How would you describe what you do?
I am primarily an image-maker, with the emphasis on maker.
What kind of environment do you work in?
Generally I like to work alone, undisturbed but for music, which I tend to have playing continuously. My work studio is a lovely renovated Edwardian house that serves as a workplace to a staff of 13. It is an airy and light-filled space. My home studio is quite the opposite; a basement with low ceilings that is fairly small and cluttered. Still, it is a little sanctuary where I am able to crank the music up and spend hours lost in painting or whatever else I choose to do.

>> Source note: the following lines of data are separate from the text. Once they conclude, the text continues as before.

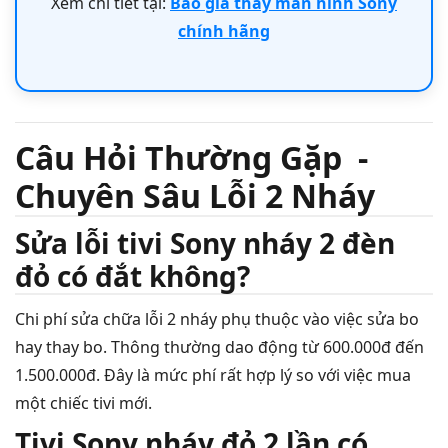
Xem chi tiết tại:
Báo giá thay màn hình Sony
chính hãng
Câu Hỏi Thường Gặp -
Chuyên Sâu Lỗi 2 Nháy
Sửa lỗi tivi Sony nháy 2 đèn
đỏ có đắt không?
Chi phí sửa chữa lỗi 2 nháy phụ thuộc vào việc sửa bo
hay thay bo. Thông thường dao động từ 600.000đ đến
1.500.000đ. Đây là mức phí rất hợp lý so với việc mua
một chiếc tivi mới.
Tivi Sony nháy đỏ 2 lần có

What role does craft play in your work?
In my design and illustration work, craft is critical. Art is a different bag… many artists purge craft from their practice, perhaps believing it subordinate to the concept. I am a bit old-fashioned, believing that the artist's hand should be visible in the work.

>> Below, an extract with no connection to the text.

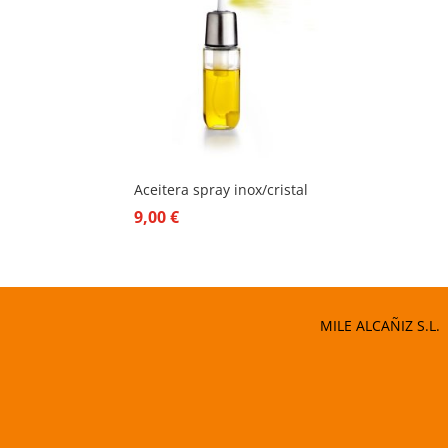
Aceitera spray inox/cristal
9,00
€
MILE ALCAÑIZ S.L.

How do craft and concept overlap in your work?
There is no substitute for concept, but any concept can be greatly enhanced through its execution. That's where craft comes in. The ideal outcome is one where the concept and the craft are balanced, in harmony and seemingly inseparable.
How did you approach this project?
I put my iTunes on shuffle, pressed play and painted the title of the first track that came on, as I was listening. Each title was painted in the time it took for the track to play from start to finish. I monitored the time elapsed to make sure I was on track and, surprisingly, never ran out of time. The intention is for the eventual owner of the piece to re-live the whole experience, but for the actual act of painting, by listening to the playlist.
Are their any similarities between what you and Spider Murphy do?
I'd like to imagine we are both striving to reach the highest expression of our ideas.